Alle Kategorien
Suche

Auto springt bei Feuchtigkeit nicht an - was tun?

Das Auto springt nicht an und Feuchtigkeit ist anscheinend die Ursache. Kommt es immer wieder vor, dass Ihr Auto Mucken hat, wenn Feuchtigkeit herrscht, aber bei Trockenheit ohne Fehler läuft, dann sollten Sie der Ursache auf den Grund gehen, warum es nicht anspringt. Vielfach kann der Fehler mit wenigen Handgriffen abgestellt werden. Nur finden muss man ihn vorher.

Schöne alte Technik, die meist funktioniert.
Schöne alte Technik, die meist funktioniert. © PeterA / Pixelio

Was Sie benötigen:

  • Fön
  • Trockenen Lappen
  • Lupe
  • Ersatzkabel

Das Auto springt immer an, wenn es trocken ist

  • Die Problematik gibt es schon, solange es elektrische Zündanlagen gibt. Da es sich auch um Hochspannung handelt, werden an die Isolierung aller Strom führenden Teile hohe Anforderungen gestellt. Dabei geht es nicht nur um das geeignete Isoliermaterial, sondern auch um die Abdichtung gegen Umwelteinflüsse.
  • Neben Staub spielt hierbei Wasser eine wichtige Rolle. Wasser leitet Strom, und sei es auch nur in geringem Maße. Der Fachmann spricht in diesem Zusammenhang gern von "Kriechstrom". Ihr Auto springt dann nicht an, obwohl keine Ursache erkennbar ist .
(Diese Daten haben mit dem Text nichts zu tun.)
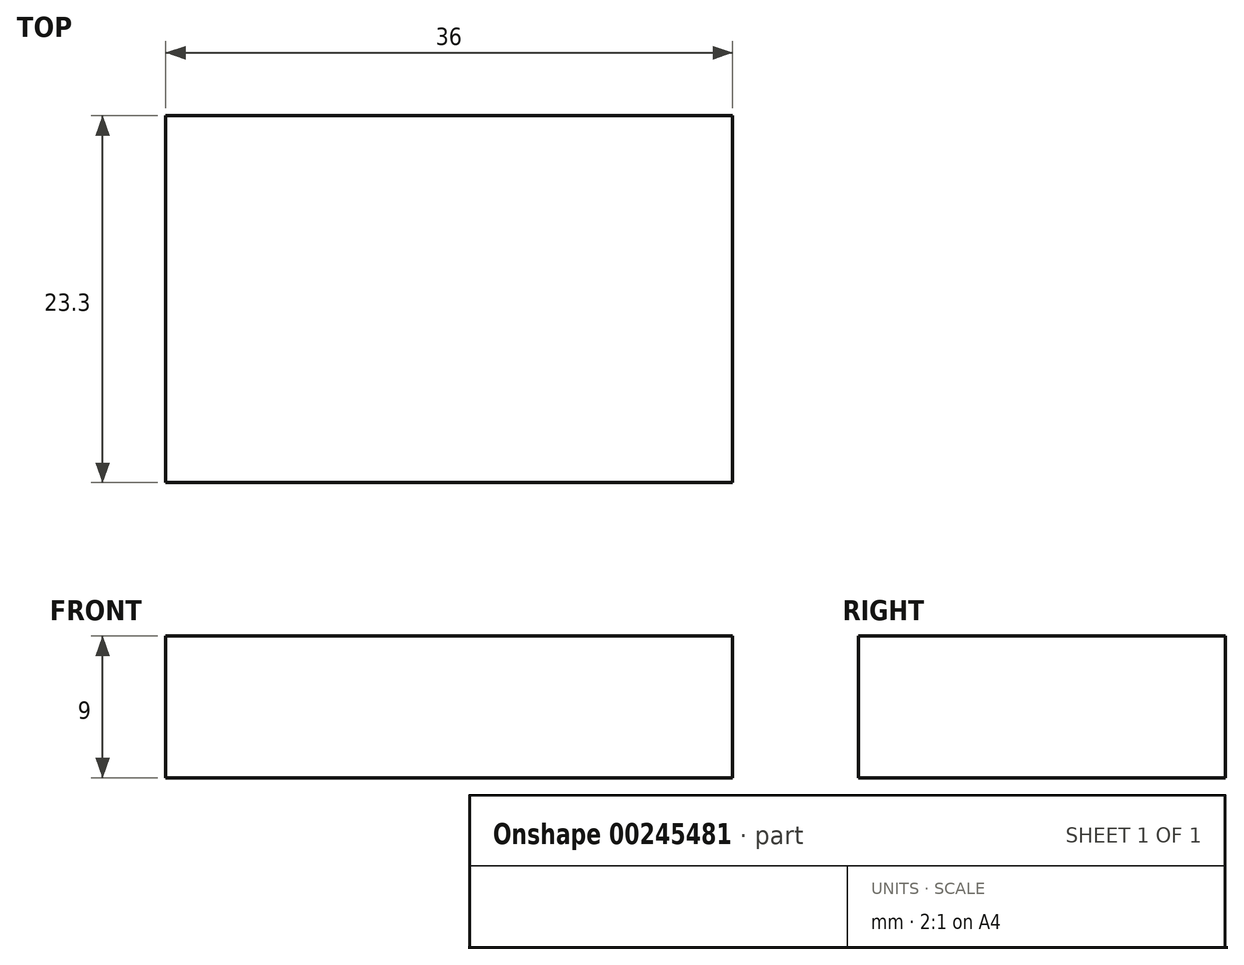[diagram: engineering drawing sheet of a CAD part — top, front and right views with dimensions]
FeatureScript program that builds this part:
annotation { "Feature Type Name" : "Feature", "Feature Type Description" : "" }
export const myFeature = defineFeature(function(context is Context, id is Id, definition is map)
    precondition{}
    {
        {
            var Q0;
            Q0=qCreatedBy(makeId("Top.planeOp"),FACE);
            var sketch = newSketch(context, id + "F0", { "sketchPlane" : qUnion([Q0])});
            skLineSegment(sketch, "E0.bottom", {"start": v(0, 0) * mm, "end": v(36, 0) * mm});
            skLineSegment(sketch, "E0.top", {"start": v(0, 23.3) * mm, "end": v(36, 23.3) * mm});
            skLineSegment(sketch, "E0.left", {"start": v(0, 0) * mm, "end": v(0, 23.3) * mm});
            skLineSegment(sketch, "E0.right", {"start": v(36, 0) * mm, "end": v(36, 23.3) * mm});
            skSolve(sketch);
        }
        {
            var Q0;
            Q0 = qSketchRegion(id + "F0", true);
            extrude(context, id + "F1", {"entities" : qUnion([Q0]), "depth" : 9 * mm});
        }
    });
Feuchtigkeit darf nicht in die Zündanlage eindringen

  • Wenn Feuchtigkeit irgendwo ein Leck findet, wird sie sich dort verbreiten. Es kommt also darauf an, die undichte Stelle in der elektrischen Anlage zu finden, die dafür sorgt, dass Ihr Auto nicht anspringt. Beginnen Sie mit der Suche an der Niedervoltanlage, die Verbindung zwischen Zündschloss und Verteiler, bzw. Zündspule.
  • Solange die Anlage noch nass ist, werden Sie evtl. fündig, wenn Sie die Kabel besonders dort kontrollieren, wo sie mit Masse in Berührung kommen können. Probieren Sie aus, ob der Fehler verschwindet, wenn Sie Kabel aus der Führung lösen, oder sie abklemmen und durch ein provisorisches Kabel gleicher Stärke ersetzen. Auch können Sie die Stelle sorgfältig abtrocknen.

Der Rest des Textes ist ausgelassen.